*** DOCUMENT SECTION Section Begins ***
Planning A Trip To Pavones: How to plan a trip to the world's longest left

There are few places in the world that compare to the nature and beauty of Pavones in Costa Rica.  Pavones is not on a typical tourist’s agenda and if you don’t surf, you probably haven’t even heard of it.  If you do surf, you probably know other Pavones is the southernmost destination on the Pacific side of Costa Rica and is famous for its peeling left that can hold up even with a large swell. 

If you’ve read our blogs, Guide to Surfing the World’s Longest Lefts or Why We Love Pavones then you’re probably ready to hop plane to Pavones ASAP to surf your brains out.

If you decide to make the investment in both time, money, and yourself (because going here will change you), here are some helpful tips to help you plan your trip to Pavones because frankly there’s a reason not many people come all the way down here. 

Getting To Costa Rica

The logistics getting to Costa Rica isn’t simplest travel destinations, especially if you’re on a budget (like we usually are.  To figure out you logistics of getting to Costa Rica (on a budget), be sure to go read out post Tips for Planning a Trip to Costa Rica: How to Get Cheap Flight + Rental Cars, and Other Travel Tips.

Once you get to Costa Rica here’s how to plan your trip to Pavones.
*** DOCUMENT SECTION Section Ends ***
*** RECORDED INFORMATION Section Begins ***
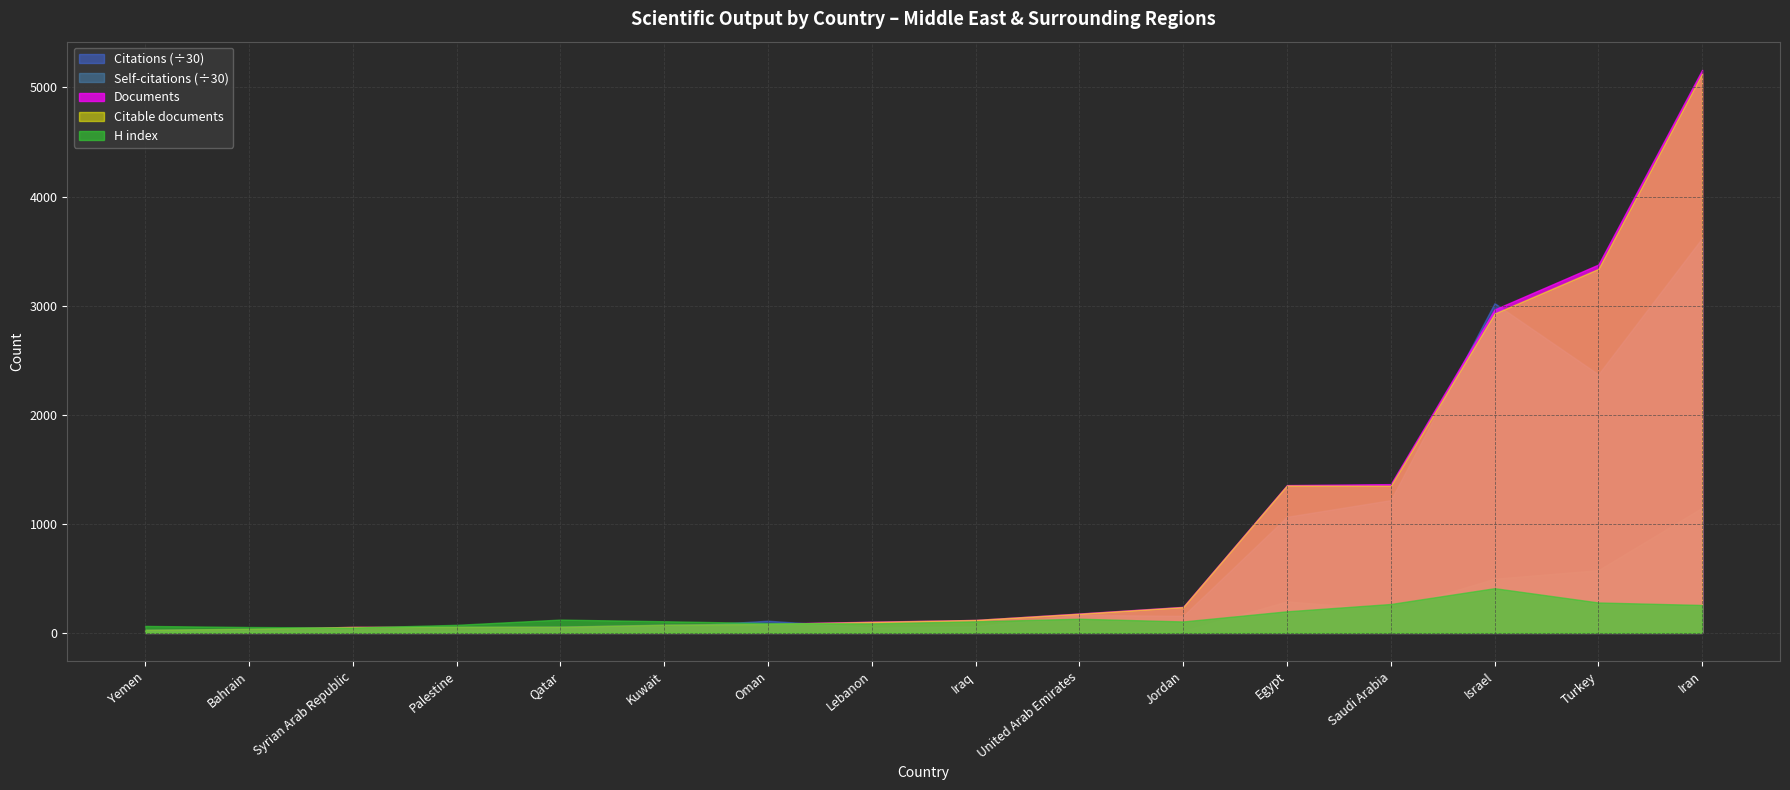

What is the maximum value shown in the chart?

5162.0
*** RECORDED INFORMATION Section Ends ***
=== EXERCISE ===
Quote verbatim the passage from the text on planning a trip to Pavones, from "If you’ve read" up to and including "your brains out.". Rely solely on the text about planning a trip to Pavones, not on the material.

=== RESULT OF THE TASK ===
If you’ve read our blogs, Guide to Surfing the World’s Longest Lefts or Why We Love Pavones then you’re probably ready to hop plane to Pavones ASAP to surf your brains out.